> **Request**
Go through the listing below and retype exactly the lines starting at the one with "APP/PS1-IL37, 7: 33.4 -> 16.96" and ending at the one with "Global CMP22 (vent/cor) [W/m^2], 13: 83.6", skipping pictures.

──────────────────────────────

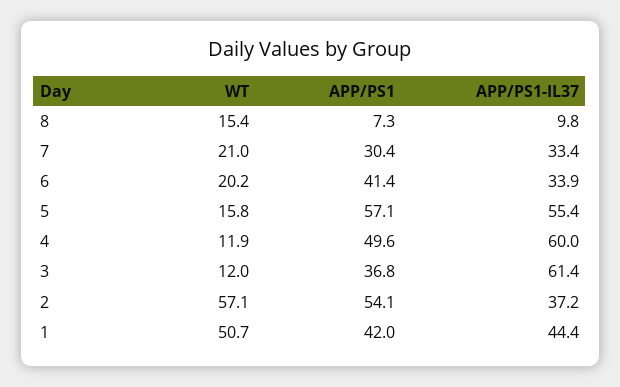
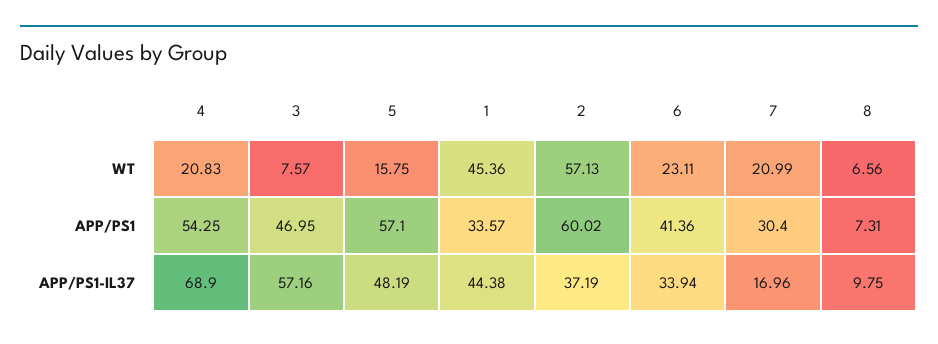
WT, 8: 15.4 -> 6.56
APP/PS1-IL37, 7: 33.4 -> 16.96
WT, 6: 20.2 -> 23.11
APP/PS1-IL37, 5: 55.4 -> 48.19
WT, 4: 11.9 -> 20.83
APP/PS1, 4: 49.6 -> 54.25
APP/PS1-IL37, 4: 60 -> 68.9
WT, 3: 12 -> 7.57
APP/PS1, 3: 36.8 -> 46.95
APP/PS1-IL37, 3: 61.4 -> 57.16
APP/PS1, 2: 54.1 -> 60.02
WT, 1: 50.7 -> 45.36
APP/PS1, 1: 42 -> 33.57

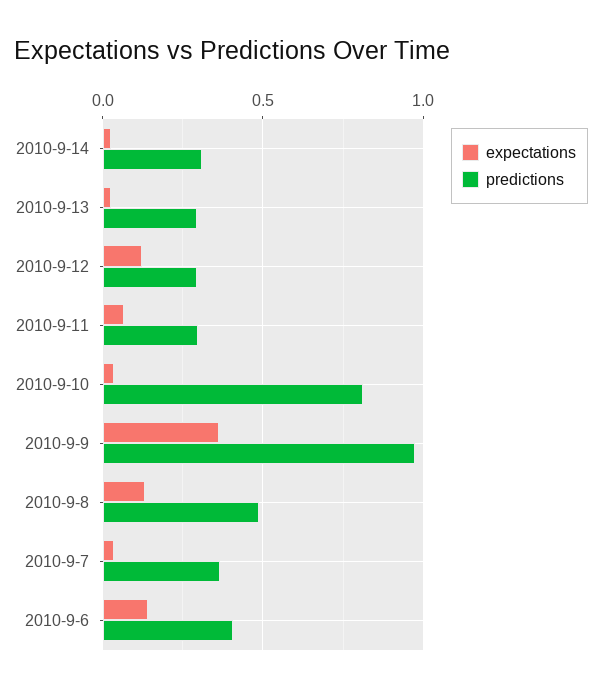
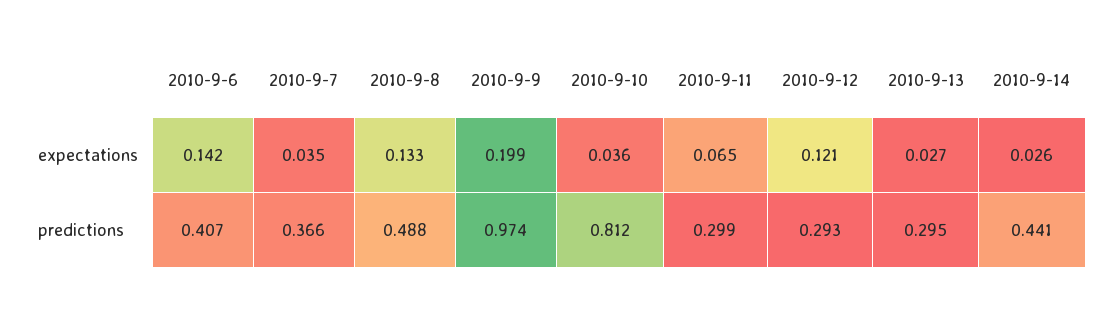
predictions, 2010-9-14: 0.3 -> 0.441
expectations, 2010-9-9: 0.35 -> 0.199

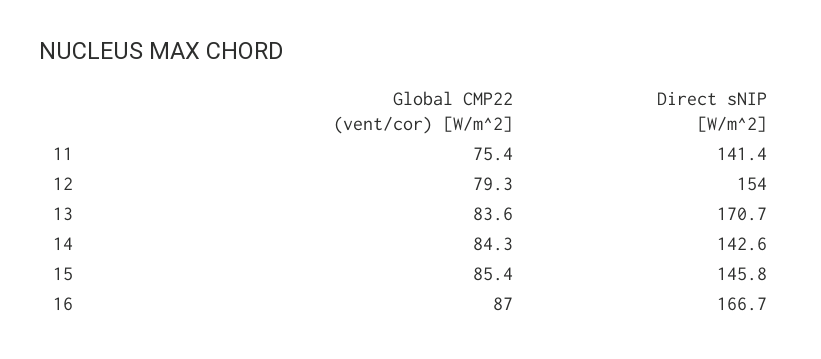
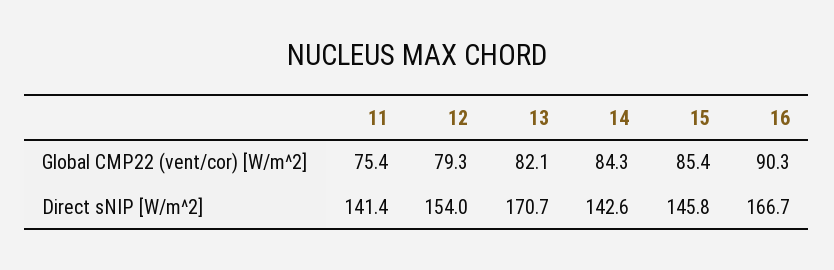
Global CMP22 (vent/cor) [W/m^2], 13: 83.6 -> 82.1
Global CMP22 (vent/cor) [W/m^2], 16: 87 -> 90.3

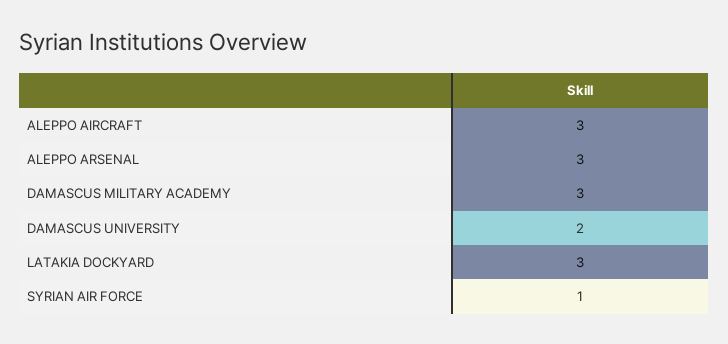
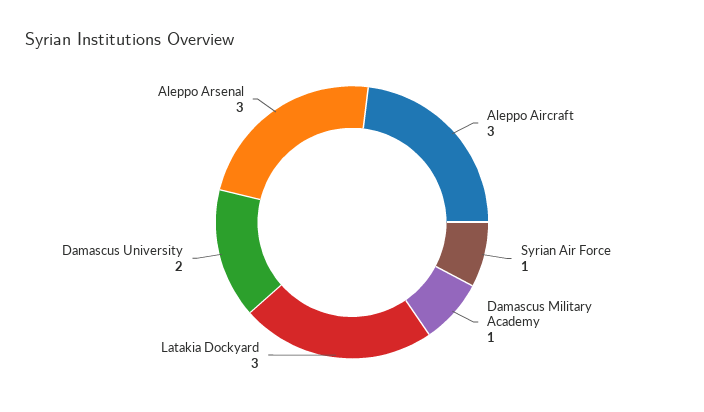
DAMASCUS MILITARY ACADEMY: 3 -> 1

──────────────────────────────

> **Response to the exercise**
APP/PS1-IL37, 7: 33.4 -> 16.96
WT, 6: 20.2 -> 23.11
APP/PS1-IL37, 5: 55.4 -> 48.19
WT, 4: 11.9 -> 20.83
APP/PS1, 4: 49.6 -> 54.25
APP/PS1-IL37, 4: 60 -> 68.9
WT, 3: 12 -> 7.57
APP/PS1, 3: 36.8 -> 46.95
APP/PS1-IL37, 3: 61.4 -> 57.16
APP/PS1, 2: 54.1 -> 60.02
WT, 1: 50.7 -> 45.36
APP/PS1, 1: 42 -> 33.57

predictions, 2010-9-14: 0.3 -> 0.441
expectations, 2010-9-9: 0.35 -> 0.199

Global CMP22 (vent/cor) [W/m^2], 13: 83.6 -> 82.1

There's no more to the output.